If regular bills of lading had been signed, and no law had afterwards passed to affect the contract of affreightment, it is admitted, that the defendants were bound to carry the goods, as soon as the embargo was removed. But, it is said, that the refusal of the captain to sign bills of lading and the nature of his receipt, made everything exec-utory, and varies this from most other eases. We think quite otherwise. The meaning of the receipt is plainly this, that as the embargo operated, for the present, to interrupt the voyage, and to suspend the effect of a bill of lading, if it were given, it • would be unnecessary at that time to sign them; but, that as soon as the restrictions should be removed, the captain would perform his contract to carry the cargo, and would then sign the bills of lading. This agreement being made after the existence of the embargo was known, makes the case rather stronger against the defendants, than if bills of lading had been signed before it was known. Certainly, it does not weaken the plaintiff’s case.

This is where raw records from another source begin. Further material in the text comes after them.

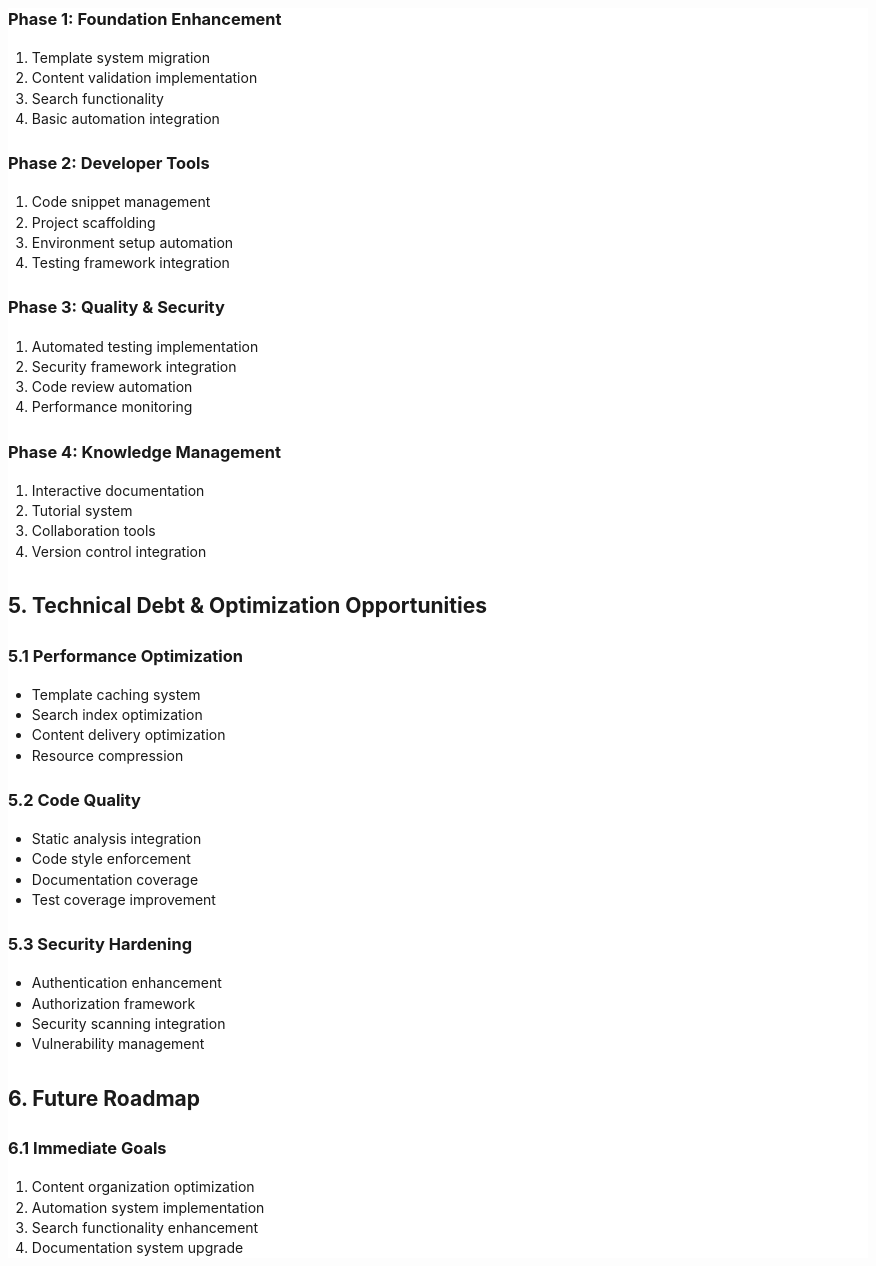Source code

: ### Phase 1: Foundation Enhancement
1. Template system migration
2. Content validation implementation
3. Search functionality
4. Basic automation integration

### Phase 2: Developer Tools
1. Code snippet management
2. Project scaffolding
3. Environment setup automation
4. Testing framework integration

### Phase 3: Quality & Security
1. Automated testing implementation
2. Security framework integration
3. Code review automation
4. Performance monitoring

### Phase 4: Knowledge Management
1. Interactive documentation
2. Tutorial system
3. Collaboration tools
4. Version control integration

## 5. Technical Debt & Optimization Opportunities

### 5.1 Performance Optimization
- Template caching system
- Search index optimization
- Content delivery optimization
- Resource compression

### 5.2 Code Quality
- Static analysis integration
- Code style enforcement
- Documentation coverage
- Test coverage improvement

### 5.3 Security Hardening
- Authentication enhancement
- Authorization framework
- Security scanning integration
- Vulnerability management

## 6. Future Roadmap

### 6.1 Immediate Goals
1. Content organization optimization
2. Automation system implementation
3. Search functionality enhancement
4. Documentation system upgrade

Whether the enforcing law, passed on the 9th of January, 1809 [2 Stat. 506], can be construed to dissolve the contract, need not be determined; but if it did, it could not operate further, than to discharge the defendants from the claim of damages, for not carrying the cargo when the restrictions of the embargo should be removed; but, certainly, not to entitle the defendants to claim freight, or any thing in the nature of it, or damages, from the plaintiff. The referees have therefore erred in a plain point of law, and the report must be set aside.